The biofuels debate continues to rage on, five years after the U.S. biofuels boom took off. A moral dilemma has always been at the heart of the food vs. fuel debate: Can we afford to use corn for ethanol in a starving world?
But according to Reuters, farm bankers are now asking: Can we afford not to?
Michael Swanson is agricultural economist at Wells Fargo, the largest commercial bank lender to U.S. farmers. He tells Reuters: “Ethanol demand is the linchpin of the current pricing model that we have. It’s a completely different question whether it’s right or wrong.”
The price of maize (corn) has nearly doubled. Many blame the worst drought to hit the U.S. Midwest as the main cause of rising corn prices.
The Environmental Protection Agency (EPA) has a mandate in place to produce a certain amount of corn for ethanol use. But state governors in big livestock regions, like Texas and North Carolina, have been rallying the Obama administration to suspend the 2007 mandate.
According to Reuters, the Environmental Protection Agency must respond in 90 days.
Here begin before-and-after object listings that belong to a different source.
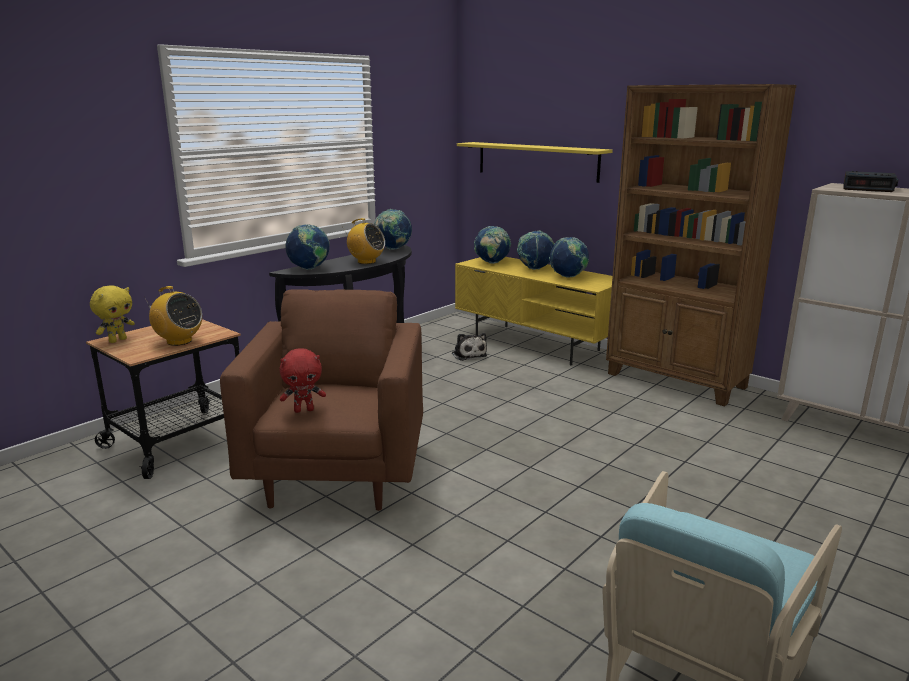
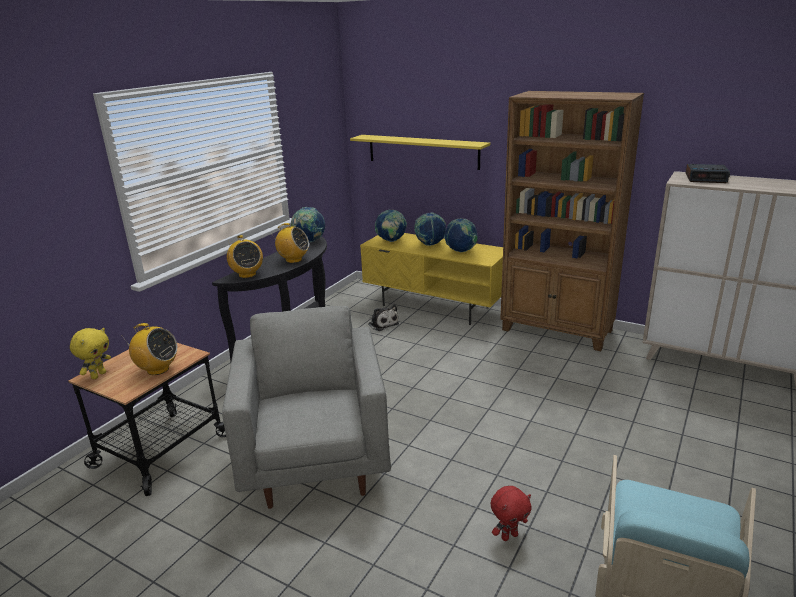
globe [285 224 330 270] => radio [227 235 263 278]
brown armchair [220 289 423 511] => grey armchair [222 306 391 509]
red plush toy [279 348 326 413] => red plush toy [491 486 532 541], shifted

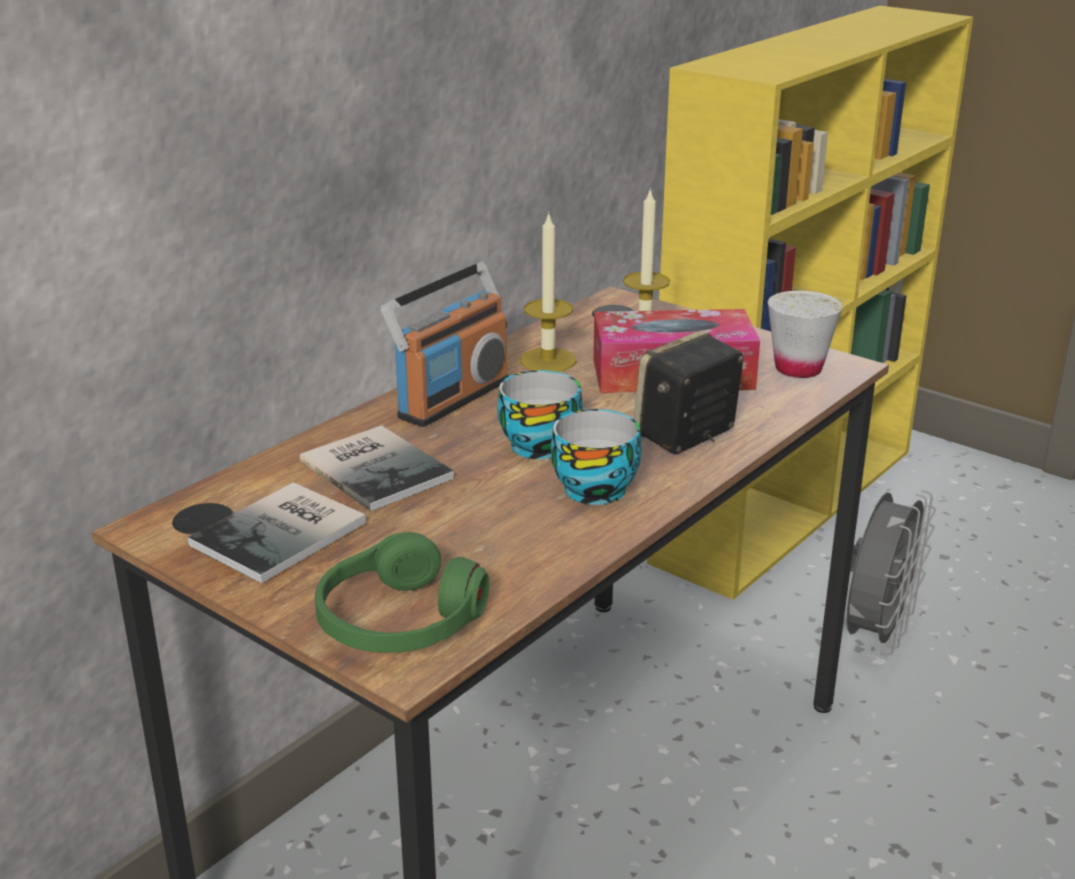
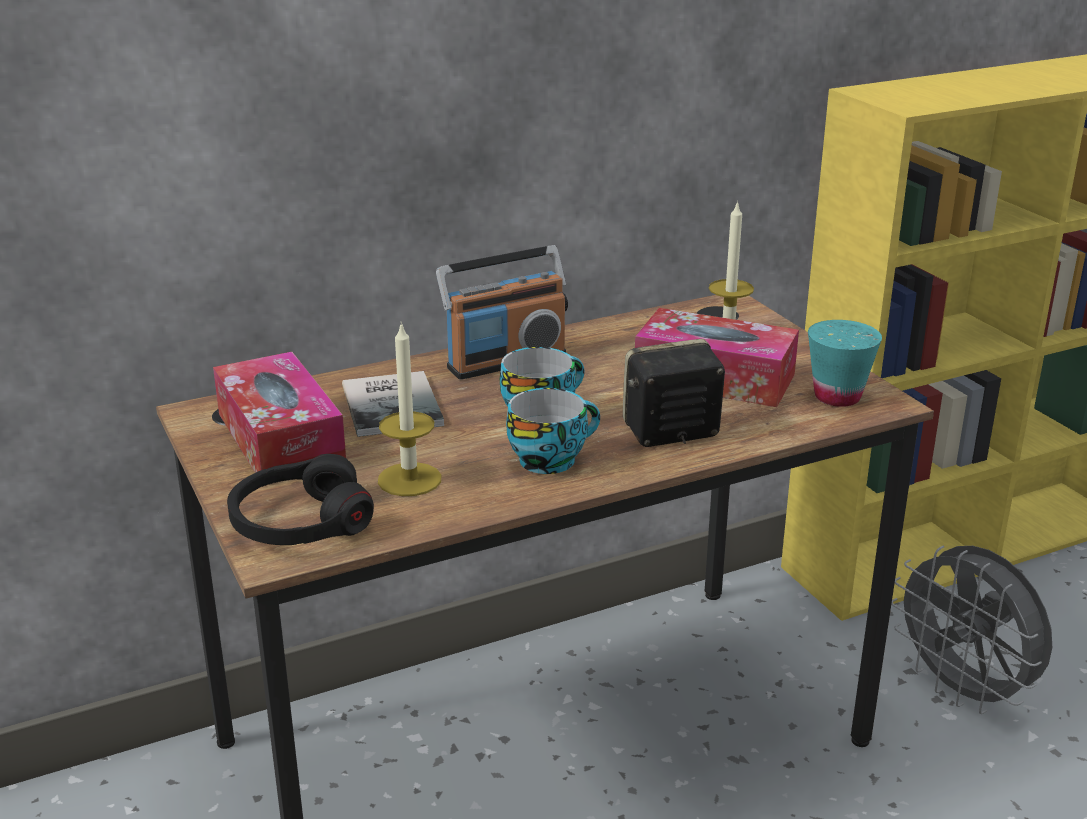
candle [520 211 577 372] => candle [378 321 441 496], shifted
white cup [768 291 843 378] => turquoise cup [808 320 882 407]
book [187 482 366 583] => tissue box [213 352 346 473]
grey fan [846 490 936 655] => grey fan [891 546 1052 714], 90 degrees clockwise
green headphones [315 532 489 653] => black headphones [227 454 374 545]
But the news agency say bankers are warning the public not to hold its breath.
“I don’t see the Administration making any big move on this with the election so close,” said John Blanchfield, senior vice president for agricultural and rural banking at the American Bankers Association, to Reuters. “A waiver will make as many people unhappy as it will make others happy.”
Reuters’s interviews with bankers and economists show the debate about corn to make fuel has evolved along with the financial stakes.
The facts, they say, show that ethanol, like it or not, is now bolted onto the very core of three huge industries: energy, meat and banking.
The news agency notes that farm bankers point to statistics on U.S. wealth and economic health that corn-based ethanol has driven: record-high farmland prices; a rise of some $500 billion in farm assets in the last five years; steady pay-downs of farm debt; a rise in farm assets in 2012 to an estimated $2.5 trillion dollars, based on real land not “paper,” and what those assets mean for U.S. money supply and economic demand.
Curt Covington is senior vice president for agricultural and rural banking at Bank of the West, the second largest commercial lender to U.S. farmers. He tells Reuters: “Corn can be a national security issue for this country. That’s where we are right now.”